The Exodus Pattern

Michael Wilcock

READ : Psalm 119:153-160

Redeem me. (v. 154 NIV)

As the great psalm moves towards its completion, it ties in with one of the most significant events recorded in the entire Word of God. Like many other psalms, and many other books of the Bible, it harks back to the days of the exodus, when God looked in pity on an enslaved nation and rescued them from their great enemy.

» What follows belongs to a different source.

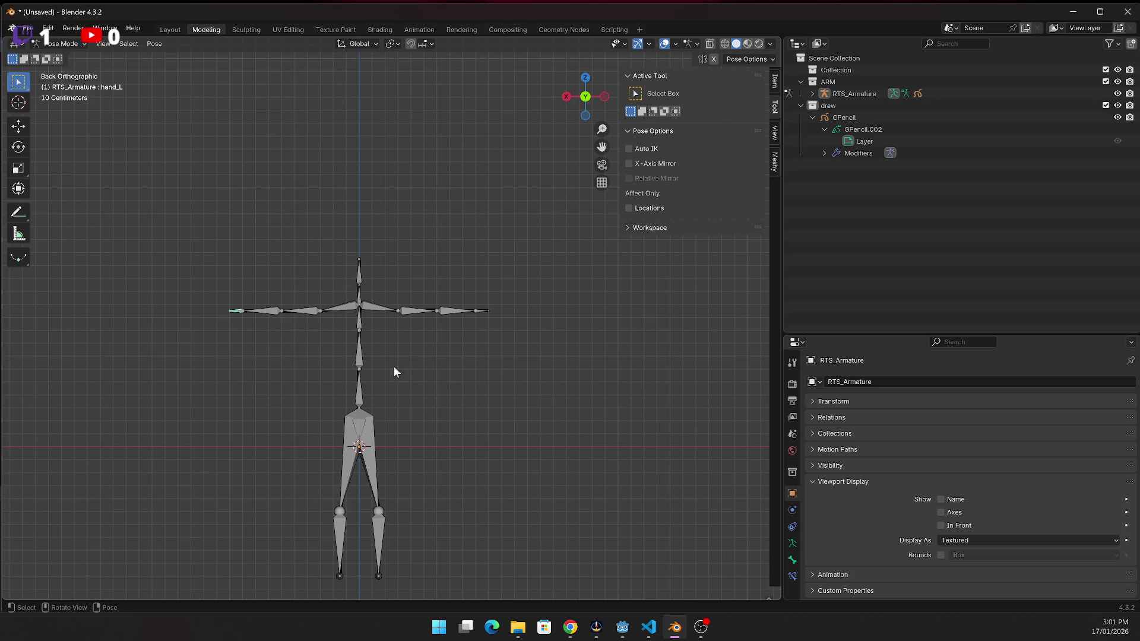
{"action": "left_click", "coordinate": [383, 539]}
{"action": "key", "text": "r"}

It is the same language and the same pattern here. First a plea that God would look and see (vv. 153, 159): “Look upon my suffering” was exactly the cry of Israel in Egypt. Then a prayer for deliverance and redemption, and for a life renewed, which at the exodus effectively meant life out of death. And the “wicked,” the “foes who persecute,” the “faithless,” are the evil powers that only God can overcome. As it was in the time of Moses, so it was in the psalmist’s day, so it was when Jesus brought about the great redemption at Calvary (Luke 19:31), and so it will be when evil is finally vanquished at his second coming.

With the tracks of his victorious purpose so unmistakably scored across history, how can we doubt that we who have called on him, as the psalmist called, are caught up in it not only for this age but forever?


“All your words are true; all your righteous laws are eternal” (v. 160 NIV).